● ASSIGNMENT: Convert the material below, from its first line through the line holding "Hoa Chia Buồn HT236", inclusive, into a Markdown table with the columns Row and Text line. Number each row, skip blank lines, and leave the pictures out.

● RECORD EXCERPTS:
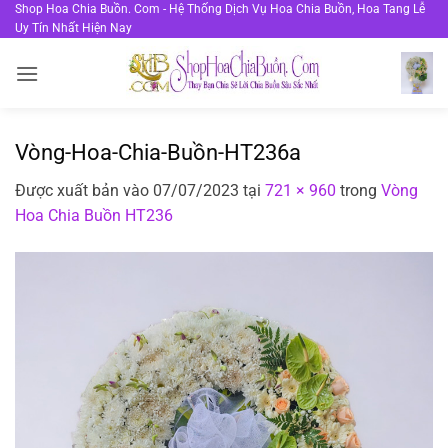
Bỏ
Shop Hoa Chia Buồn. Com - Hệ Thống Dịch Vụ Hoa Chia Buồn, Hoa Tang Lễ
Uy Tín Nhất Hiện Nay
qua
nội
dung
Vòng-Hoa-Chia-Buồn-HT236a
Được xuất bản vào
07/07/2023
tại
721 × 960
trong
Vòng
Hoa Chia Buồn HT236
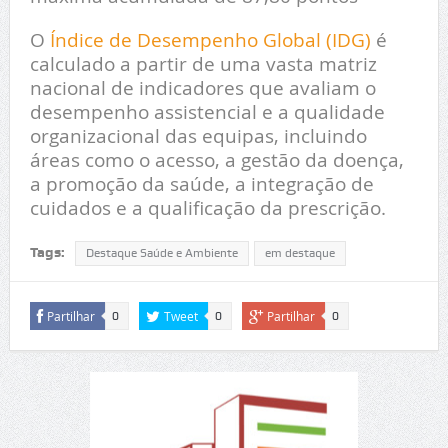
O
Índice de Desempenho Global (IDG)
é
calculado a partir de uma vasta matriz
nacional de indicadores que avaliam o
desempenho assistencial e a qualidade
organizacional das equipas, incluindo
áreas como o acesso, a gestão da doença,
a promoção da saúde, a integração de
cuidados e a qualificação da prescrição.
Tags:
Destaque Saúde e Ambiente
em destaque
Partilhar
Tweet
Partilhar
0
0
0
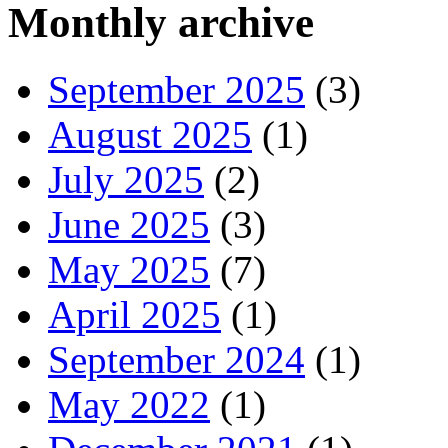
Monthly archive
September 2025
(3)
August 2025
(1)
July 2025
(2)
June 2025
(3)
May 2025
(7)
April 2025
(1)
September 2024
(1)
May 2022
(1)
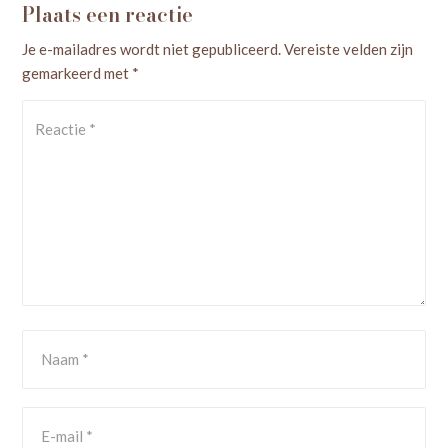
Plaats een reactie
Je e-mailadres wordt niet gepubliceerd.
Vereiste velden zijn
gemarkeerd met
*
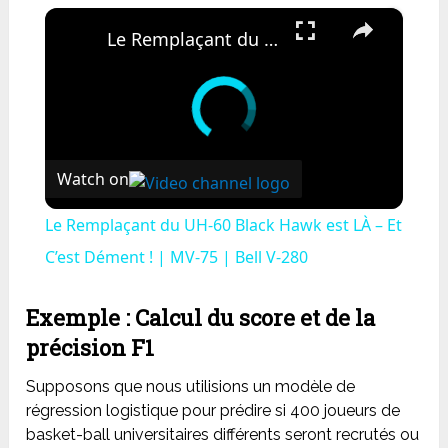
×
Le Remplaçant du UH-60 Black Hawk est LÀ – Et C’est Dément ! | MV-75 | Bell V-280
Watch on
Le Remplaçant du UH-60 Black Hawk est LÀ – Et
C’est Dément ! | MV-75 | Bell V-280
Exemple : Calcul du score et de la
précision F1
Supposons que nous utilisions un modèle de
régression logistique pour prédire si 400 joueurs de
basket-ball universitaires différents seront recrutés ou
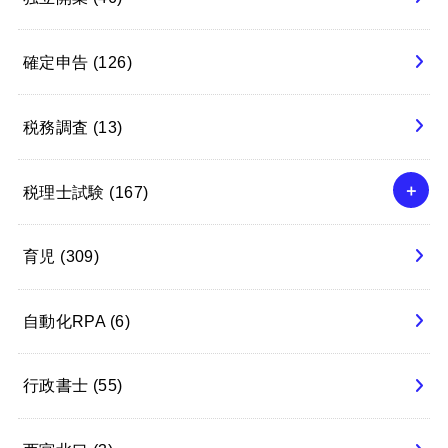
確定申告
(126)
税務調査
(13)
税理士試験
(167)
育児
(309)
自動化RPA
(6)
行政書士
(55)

● EXERCISE OUTPUT:
| Row | Text line |
|---|---|
| 1 | Bỏ |
| 2 | Shop Hoa Chia Buồn. Com - Hệ Thống Dịch Vụ Hoa Chia Buồn, Hoa Tang Lễ |
| 3 | Uy Tín Nhất Hiện Nay |
| 4 | qua |
| 5 | nội |
| 6 | dung |
| 7 | Vòng-Hoa-Chia-Buồn-HT236a |
| 8 | Được xuất bản vào |
| 9 | 07/07/2023 |
| 10 | tại |
| 11 | 721 × 960 |
| 12 | trong |
| 13 | Vòng |
| 14 | Hoa Chia Buồn HT236 |